The Farmhouse History
People’s Light makes its home on a seven-acre piece of land with an impressive pedigree that stretches back hundreds of years. Native Americans called the property and the surrounding acreage the “The Dark Valley” due to the trees and undergrowth that once blanketed the land. In 1621, Welsh immigrants settled in the area, and in 1704, named it Whiteland Township after Whiteland Gardens in Flintshire, Wales.
In 1709, Governor William Penn signed 1,000 acres in East Whiteland Township over to the Malin family, whose forebears had recently immigrated to Pennsylvania from Cheshire, England and Armagh, Ireland. A nearby road (joining Conestoga and Lancaster Avenues) still bears the family’s name and marks the location of their homestead, Malin Hall. On September 15, 1777, the Malin family allowed General George Washington to use their home as his headquarters. His troops had just suffered a horrific defeat at the Battle of the Brandywine. They camped around Malin Hall and along Swedesford Road up to the White Horse Inn three-and-a-half miles away. Washington then prepared for an impending encounter with British General William Howe. Luckily, tumultuous weather forestalled the “Battle of the Clouds”, and the Continental Army packed up and moved on.
In 1790, the Malin family built the structure that we now call “The Farmhouse”. It served as a private boys’ school, the first school in East Whiteland Township. In 1820 or thereabouts, the structure was redesigned and the barn, now our Haas Stage, was erected.

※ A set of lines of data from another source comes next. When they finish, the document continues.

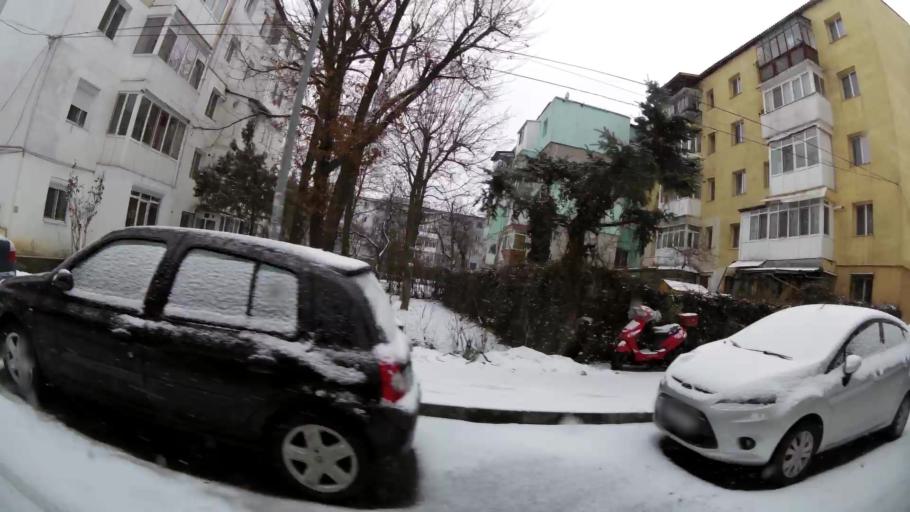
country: RO
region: Dambovita
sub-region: Municipiul Targoviste
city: Targoviste
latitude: 44.9250
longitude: 25.4426
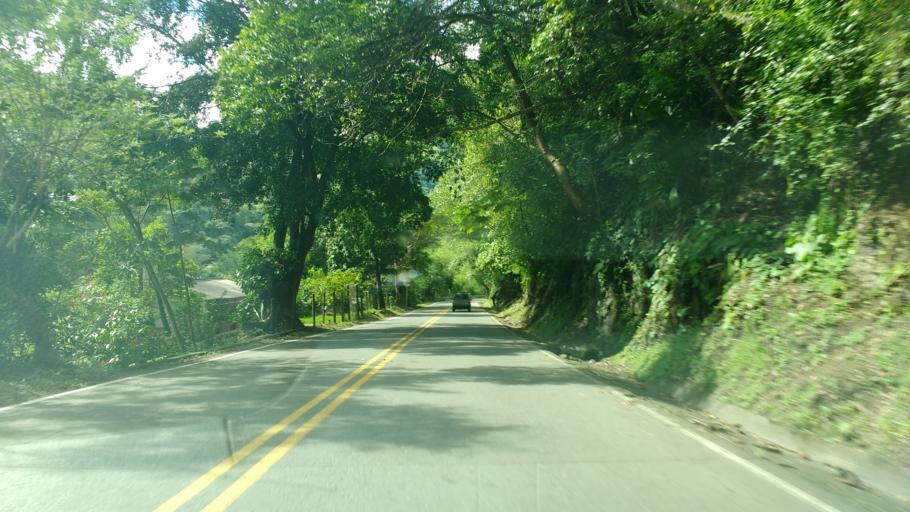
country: CO
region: Antioquia
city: Titiribi
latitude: 6.0008
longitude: -75.7902
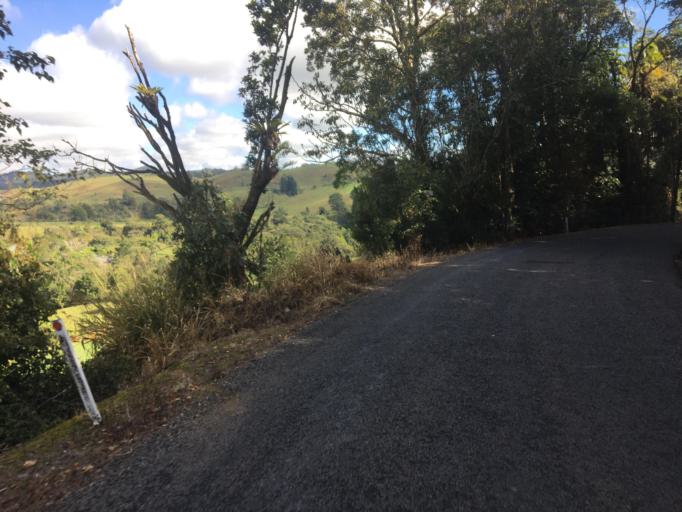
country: AU
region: Queensland
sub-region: Tablelands
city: Ravenshoe
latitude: -17.5351
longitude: 145.6074
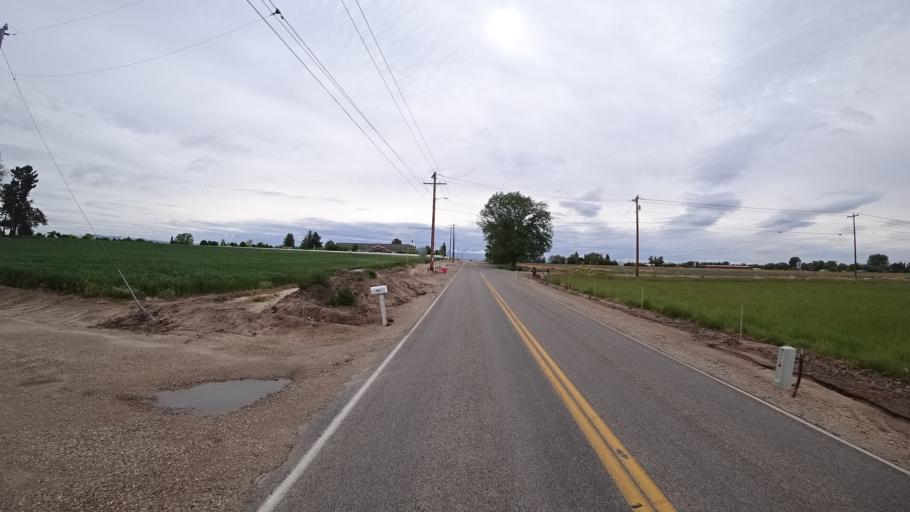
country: US
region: Idaho
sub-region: Ada County
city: Star
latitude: 43.7065
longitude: -116.4740
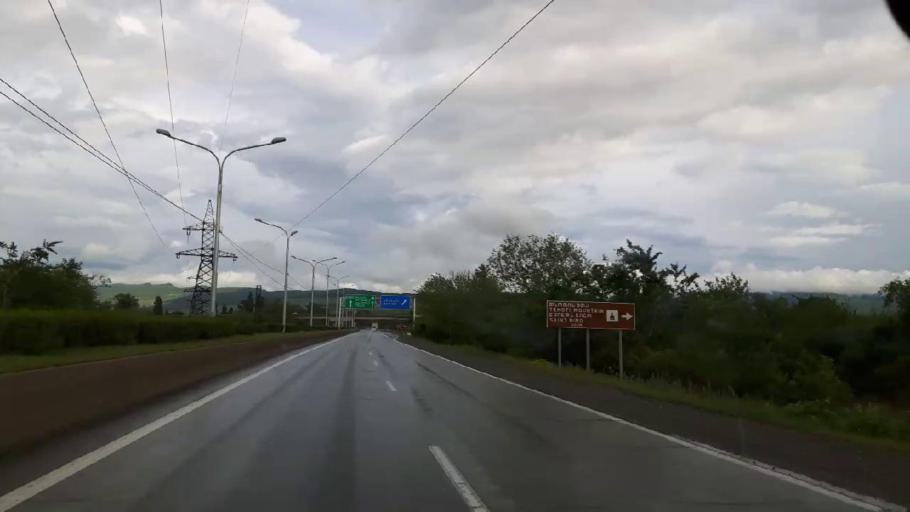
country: GE
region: Shida Kartli
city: Kaspi
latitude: 41.9149
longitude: 44.5569
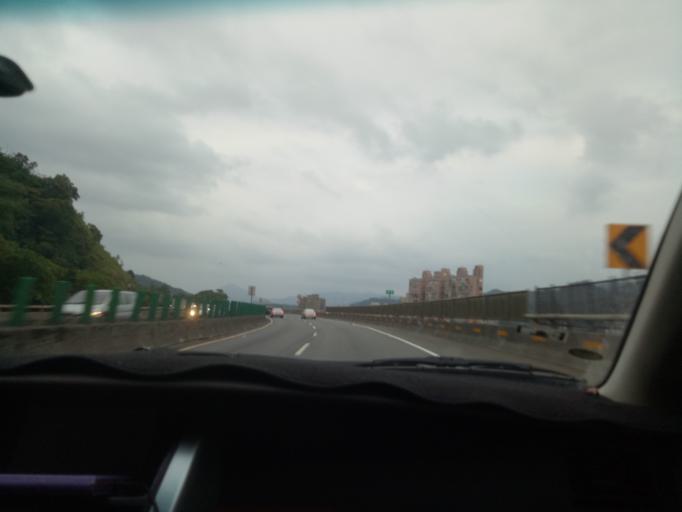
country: TW
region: Taiwan
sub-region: Keelung
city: Keelung
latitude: 25.1007
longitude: 121.7494
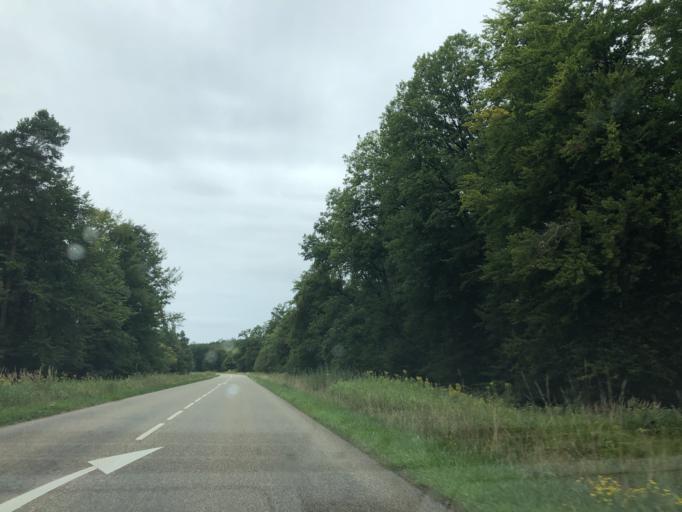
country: DE
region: Rheinland-Pfalz
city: Scheibenhardt
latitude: 48.9851
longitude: 8.1088
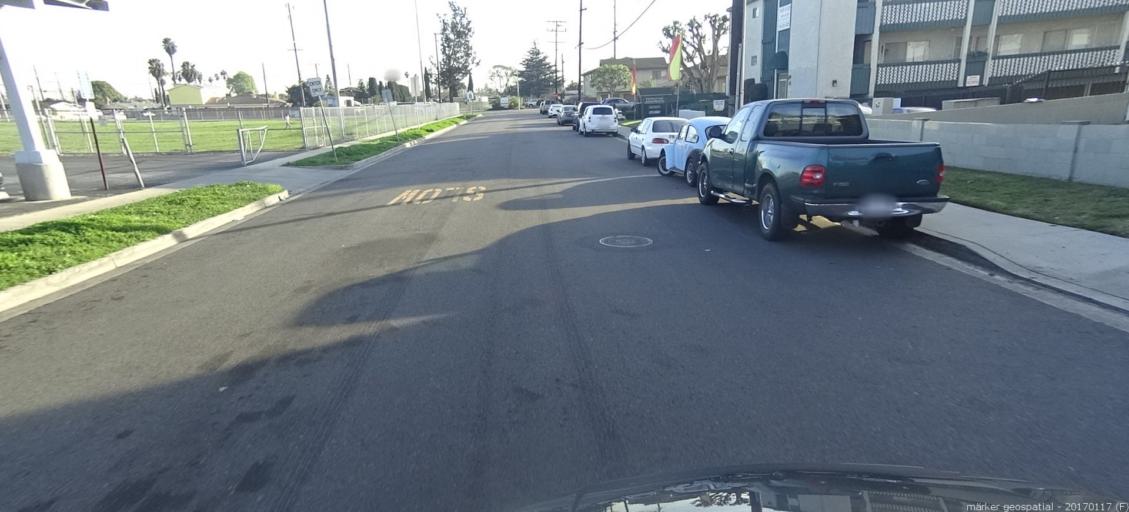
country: US
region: California
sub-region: Orange County
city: Midway City
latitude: 33.7387
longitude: -117.9863
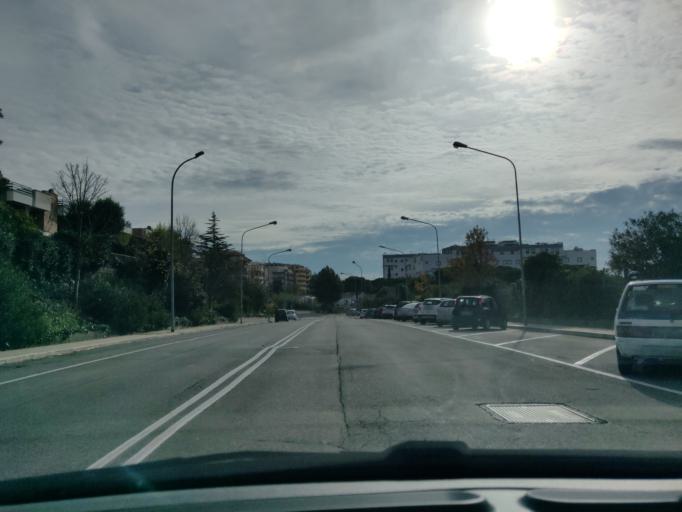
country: IT
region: Latium
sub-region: Citta metropolitana di Roma Capitale
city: Civitavecchia
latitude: 42.1001
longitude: 11.8092
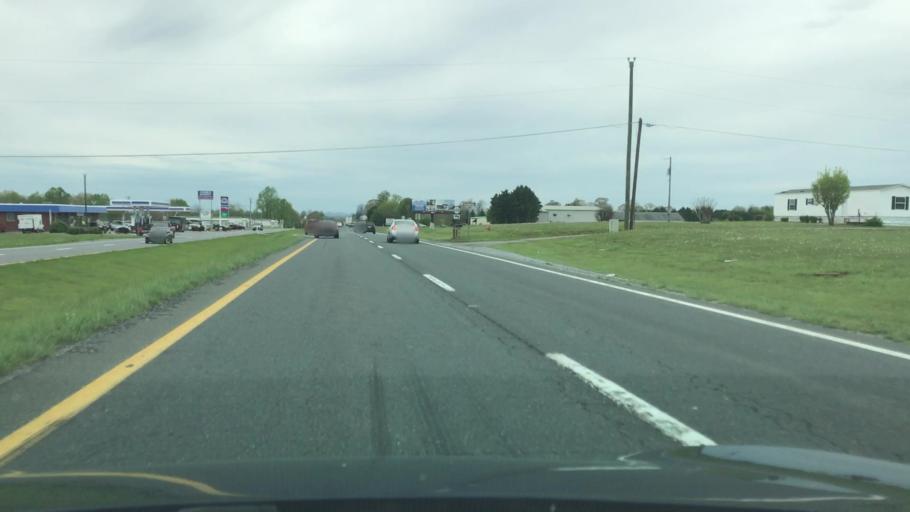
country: US
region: Virginia
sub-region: Bedford County
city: Forest
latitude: 37.3008
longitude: -79.3510
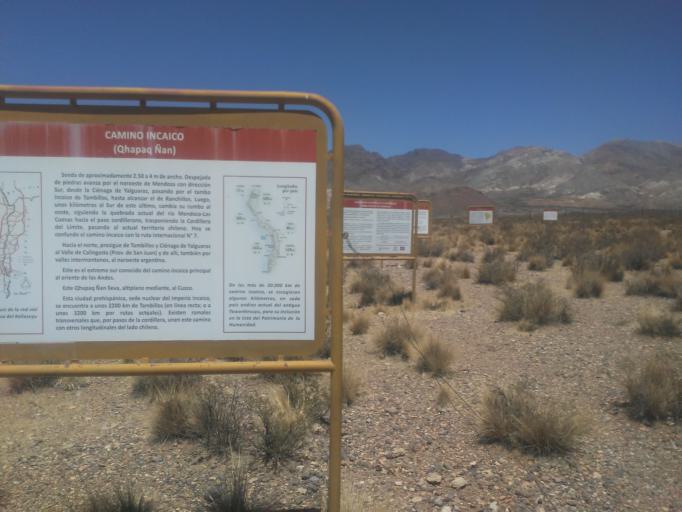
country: AR
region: Mendoza
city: Las Heras
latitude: -32.3844
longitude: -69.3902
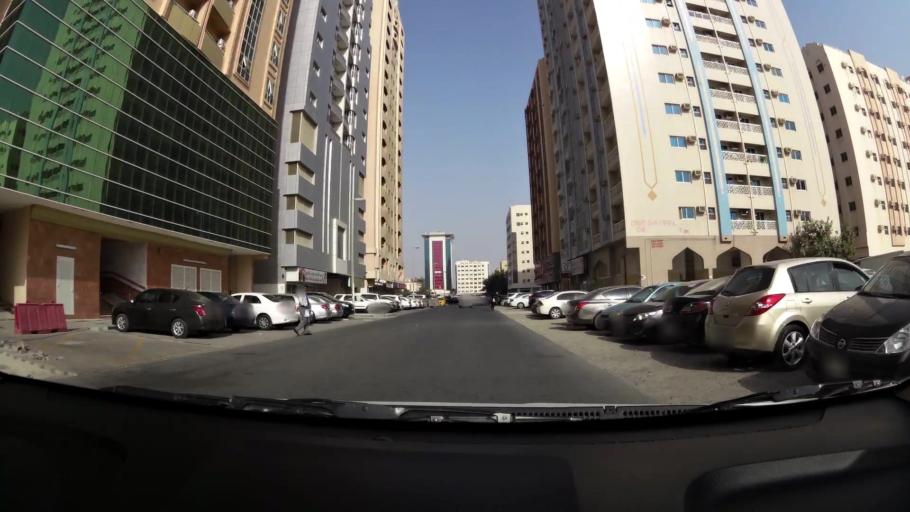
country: AE
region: Ash Shariqah
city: Sharjah
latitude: 25.3386
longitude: 55.3965
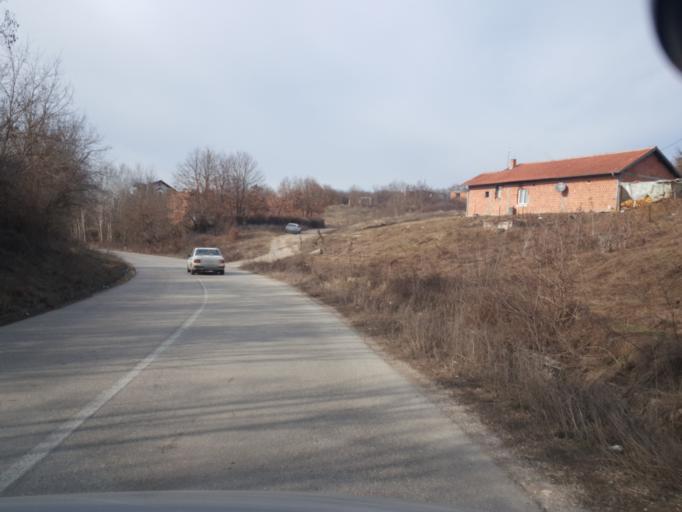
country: XK
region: Pec
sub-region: Komuna e Klines
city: Klina
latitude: 42.6750
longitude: 20.5290
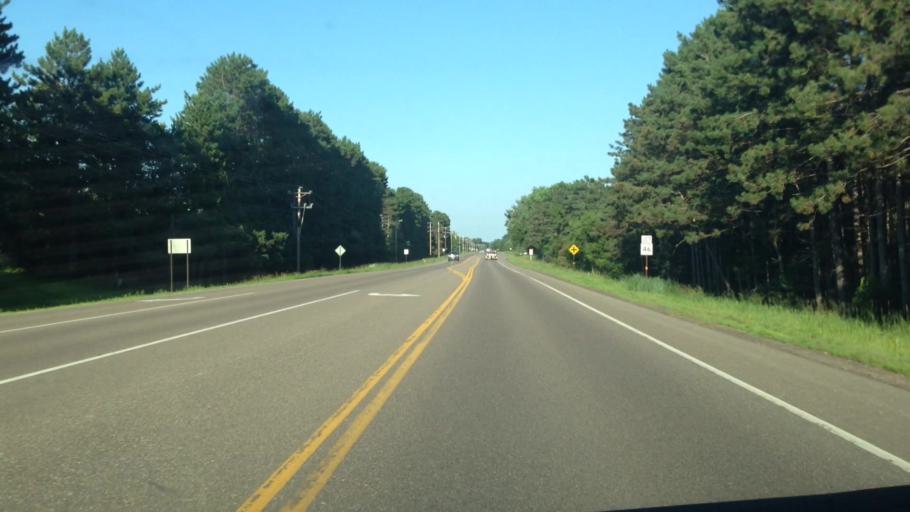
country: US
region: Minnesota
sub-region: Sherburne County
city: Zimmerman
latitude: 45.4437
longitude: -93.6190
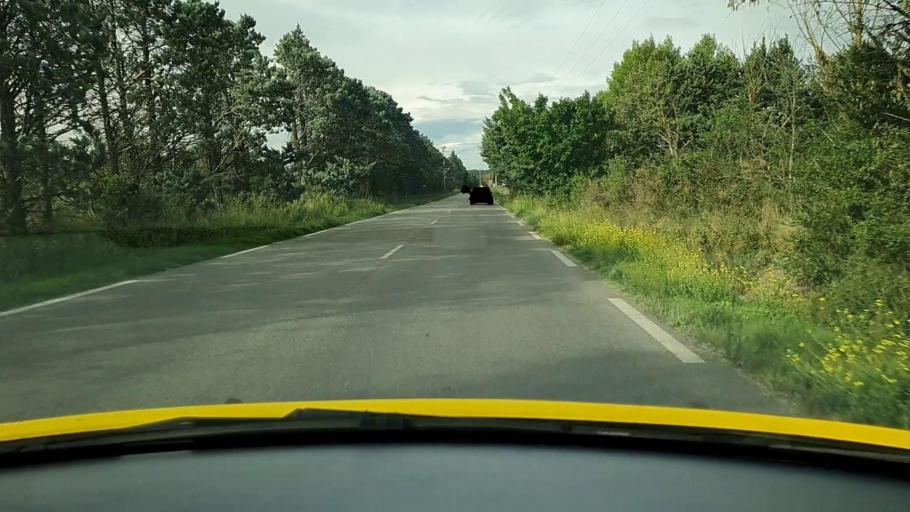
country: FR
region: Languedoc-Roussillon
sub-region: Departement du Gard
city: Jonquieres-Saint-Vincent
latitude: 43.7837
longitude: 4.5646
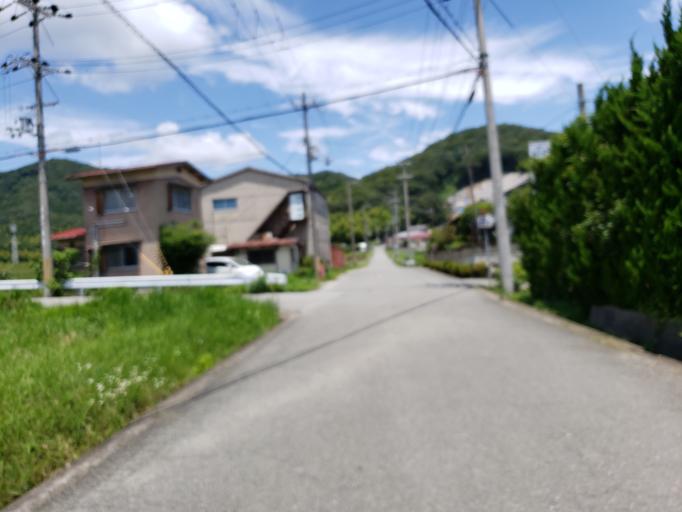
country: JP
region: Hyogo
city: Kakogawacho-honmachi
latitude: 34.8247
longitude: 134.8118
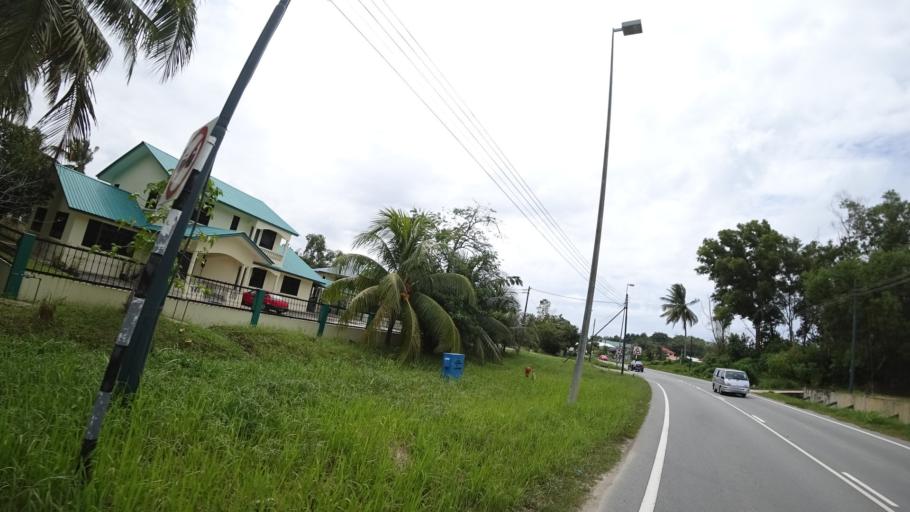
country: BN
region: Tutong
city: Tutong
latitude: 4.8044
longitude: 114.6680
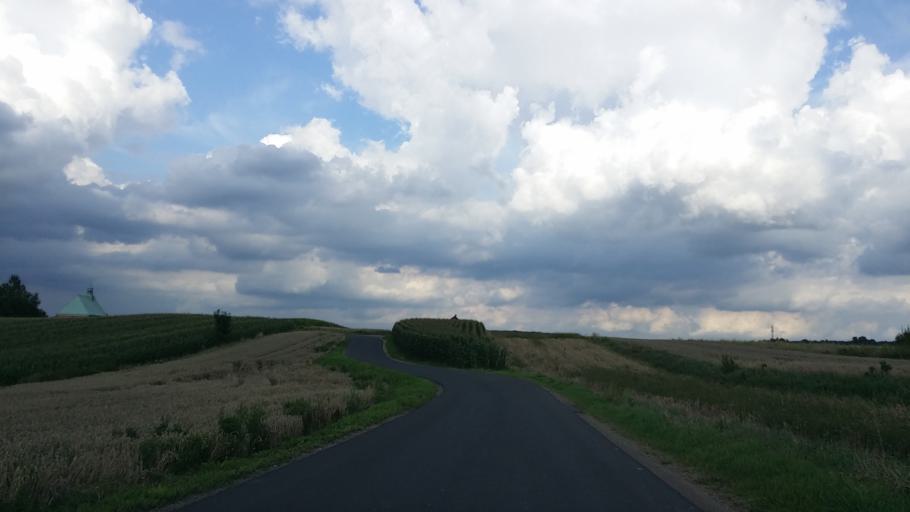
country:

The frame portion of the house was added on during the Civil War. The Malin family held on to the property for over 227 years. In 1936, visual artist and U.S. Marine Corps sergeant C. Gager Phillips, Jr. bought the property, but as Phillips was only the second owner, he had to dig up the original land grants of 1709 to clear the title.
In 1979, People’s Light bought the property from Phillips and became the third owner in 269 years. People’s Light serves as one of Pennsylvania’s largest professional non-profit theatres. In our 8-9 play season, we present stories drawn from ancient times through tomorrow that have direct relevance to our communities and their concerns.
At People’s Light we enhance our stage work with a variety of Surround Activities that connect us with many Delaware Valley communities near our seven-acre Malvern campus. Arts Discovery extends our mission with school residencies, student matinees and a broad array of theatre classes for grades K through 12. New Play Frontiers explores our American identity by commissioning leading playwrights to create plays informed by meaningful stories of nearby populations, and simultaneously develops audiences with a stake in the work. Community Matters sparks dialogue about vital social issues with free staged readings and town hall-style discussions co-hosted by the Theatre and local service organizations. We serve 80,000 patrons, guests, students, and community members each year.
The Farmhouse and Bistro are a for-profit wholly owned subsidiary of People’s Light. We thank you for your patronage and want you to know that each time you visit the Bistro or have an event at The Farmhouse, you are indeed supporting the Theatre and its programs.